* _WHAT YOU NEED TO DO_:
1) Name every place that the article below on US imperialism in Latin America says the US seized in the Spanish-American War.
2) Reproduce the stretch of the article below on US imperialism in Latin America from "The United States" through "matter how insignificant.", word for word.
3) For each statement, say whether the article below on US imperialism in Latin America supports it, answering yes or no and quoting the words that decide it: (a) The Socialist Bloc imploded around 1991. (b) The Spanish-American War led to World War I. (c) The US will tolerate neutral parties.

* _DOCUMENT SECTION_:

[News] The Troika of Tyranny: The Imperialist Project in Latin America & Its Epigones

Anti-Imperialist News news at freedomarchives.org
Tue Nov 6 11:48:48 EST 2018


https://venezuelanalysis.com/analysis/14134


  The Troika of Tyranny: The Imperialist Project in Latin America & Its
  Epigones

By Roger Harris - November 5, 2018
------------------------------------------------------------------------

Cuba, Nicaragua, and Venezuela are today threatened by US imperialism. 
The first salvo of the modern Age of Imperialism started back in 1898 
when the US seized Cuba along with Puerto Rico and the Philippines in 
the Spanish-American War.

The Age of Imperialism, as Lenin observed, is characterized by the 
competition of the various imperial powers for dominance. That 
inter-imperialist rivalry led to World War I. Lenin called those 
putative socialists who supported their own national imperialist 
projects “social imperialists.” Social imperialism is a tendency that is 
socialist in name and imperialist in deed. Imperialism and its social 
imperialist minions are still with us today.

*US Emerges as the World’s Hegemon*

The United States emerged after World War II as the leading imperialist 
power. With the implosion of the Socialist Bloc around 1991, US hegemony 
became even more consolidated. Today the US is the undisputed world’s 
hegemon.

Hegemony means to rule but even more so to dominate. As the world’s 
hegemon, the US will not tolerate neutral parties, let alone hostile 
ones. As articulated in the Bush Doctrine, the US will try to asphyxiate 
any nascent counter-hegemonic project, no matter how insignificant.

* _DATA EXTRACT_:
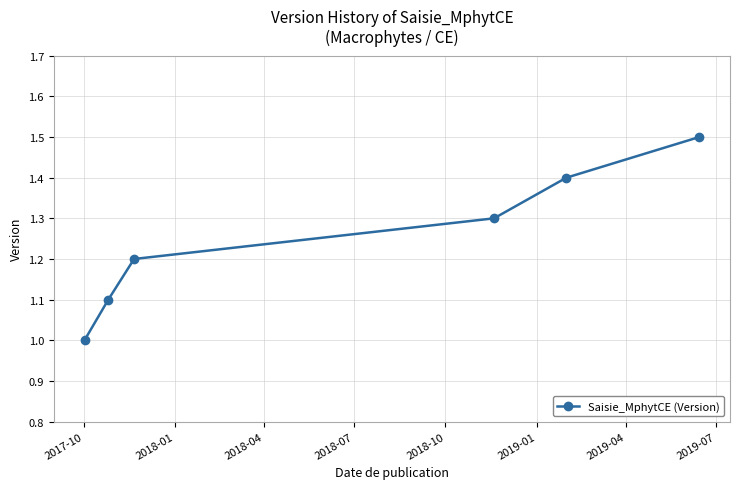

What is the difference between the second highest and second lowest values?

0.3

* _RESULTS IN ORDER_:
1) Cuba, Puerto Rico, and the Philippines.

2)
The United States emerged after World War II as the leading imperialist 
power. With the implosion of the Socialist Bloc around 1991, US hegemony 
became even more consolidated. Today the US is the undisputed world’s 
hegemon.

Hegemony means to rule but even more so to dominate. As the world’s 
hegemon, the US will not tolerate neutral parties, let alone hostile 
ones. As articulated in the Bush Doctrine, the US will try to asphyxiate 
any nascent counter-hegemonic project, no matter how insignificant.

3)
(a) Yes: "With the implosion of the Socialist Bloc around 1991, US hegemony became even more consolidated."
(b) No: "That inter-imperialist rivalry led to World War I."
(c) No: "the US will not tolerate neutral parties, let alone hostile ones."